Jha, who has argued that the Hippocratic oath “demands” that health workers get vaccinated, said holdout hospitals’ concerns were probably overblown, citing the example of Houston Methodist. More than 97 percent of that hospital system’s workers complied with a vaccine mandate, with about 2 percent requesting exemptions and the remaining 153 workers getting fired or resigning last month.

“If hospitals do it in concert … the number of health-care workers who will quit and move is pretty tiny,” Jha predicted. “You’re not going to have 20 percent of health-care workers move out of a city or a state.”

But Jha said he was concerned to learn that some of the unvaccinated workers who left Houston Methodist had been hired by other institutions. “The risks that they pose have now been transferred from Houston Methodist to other institutions,” he said. “The organizations that are stepping up and saying, ‘We’ll hire unvaccinated front-line health-care workers’ … I find [that] a bit more puzzling.”

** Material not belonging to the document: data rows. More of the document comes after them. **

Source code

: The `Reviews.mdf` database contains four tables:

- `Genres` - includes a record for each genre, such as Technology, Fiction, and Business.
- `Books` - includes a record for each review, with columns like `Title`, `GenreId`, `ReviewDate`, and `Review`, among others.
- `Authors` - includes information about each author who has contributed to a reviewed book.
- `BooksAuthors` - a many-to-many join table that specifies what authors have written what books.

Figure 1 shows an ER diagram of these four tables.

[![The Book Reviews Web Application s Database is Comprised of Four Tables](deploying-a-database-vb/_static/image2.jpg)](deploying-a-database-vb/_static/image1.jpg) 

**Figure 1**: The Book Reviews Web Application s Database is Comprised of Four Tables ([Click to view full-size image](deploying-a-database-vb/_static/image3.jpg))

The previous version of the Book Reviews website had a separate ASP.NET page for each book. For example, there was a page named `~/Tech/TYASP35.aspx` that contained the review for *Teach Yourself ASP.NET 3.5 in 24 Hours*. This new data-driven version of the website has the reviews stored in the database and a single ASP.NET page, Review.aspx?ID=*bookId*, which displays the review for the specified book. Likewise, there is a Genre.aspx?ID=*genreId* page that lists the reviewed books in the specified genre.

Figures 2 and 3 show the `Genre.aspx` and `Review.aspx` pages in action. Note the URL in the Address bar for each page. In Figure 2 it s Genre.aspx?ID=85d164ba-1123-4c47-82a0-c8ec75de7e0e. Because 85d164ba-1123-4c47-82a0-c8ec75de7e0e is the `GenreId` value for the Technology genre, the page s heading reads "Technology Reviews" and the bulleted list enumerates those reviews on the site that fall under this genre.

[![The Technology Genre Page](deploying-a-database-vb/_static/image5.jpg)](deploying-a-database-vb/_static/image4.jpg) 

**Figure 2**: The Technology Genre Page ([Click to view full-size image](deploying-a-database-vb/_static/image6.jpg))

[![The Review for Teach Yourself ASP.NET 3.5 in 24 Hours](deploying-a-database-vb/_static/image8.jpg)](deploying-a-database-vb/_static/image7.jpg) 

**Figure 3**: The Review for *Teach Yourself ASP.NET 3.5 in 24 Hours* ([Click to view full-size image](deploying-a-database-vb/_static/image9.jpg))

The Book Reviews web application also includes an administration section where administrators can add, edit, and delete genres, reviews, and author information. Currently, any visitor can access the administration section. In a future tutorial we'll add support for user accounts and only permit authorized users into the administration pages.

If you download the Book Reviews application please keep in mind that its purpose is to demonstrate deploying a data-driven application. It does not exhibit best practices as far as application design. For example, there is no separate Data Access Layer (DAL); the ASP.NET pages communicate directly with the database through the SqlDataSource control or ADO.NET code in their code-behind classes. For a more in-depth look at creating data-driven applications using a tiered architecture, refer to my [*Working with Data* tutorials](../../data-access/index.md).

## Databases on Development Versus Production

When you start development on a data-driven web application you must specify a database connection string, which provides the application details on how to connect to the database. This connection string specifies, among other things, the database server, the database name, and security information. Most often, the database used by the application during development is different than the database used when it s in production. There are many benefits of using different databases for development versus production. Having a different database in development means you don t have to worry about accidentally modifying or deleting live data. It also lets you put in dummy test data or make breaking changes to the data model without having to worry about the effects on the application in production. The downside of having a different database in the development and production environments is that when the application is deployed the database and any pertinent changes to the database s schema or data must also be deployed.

Some prominent children’s hospitals, such as Boston Children’s Hospital and Children’s Hospital of Philadelphia, have yet to require their staff members to be vaccinated, despite treating many patients who are not yet eligible to receive vaccines. The FDA has yet to authorize coronavirus vaccines for children younger than 12.

Jha said he was disappointed that children’s hospitals had not led the way on vaccine mandates.

“Children’s hospitals literally have a vast majority of their patients unvaccinated — and yet, most children’s hospitals that I’m aware of have not mandated this,” he said. “That strikes me as particularly stunning. And I don’t understand that.”

Offit, who is helping to craft vaccine policies at Children’s Hospital of Philadelphia, said he expects more holdout organizations to move forward with vaccine requirements, including his own.

“We are going to mandate this vaccine, that’s going to happen, [but] I suspect it’s probably not going to happen until these vaccines are approved, which will be soon,” he said. “We just found a lot of the people who were resistant for that reason, even though it’s a bad reason.”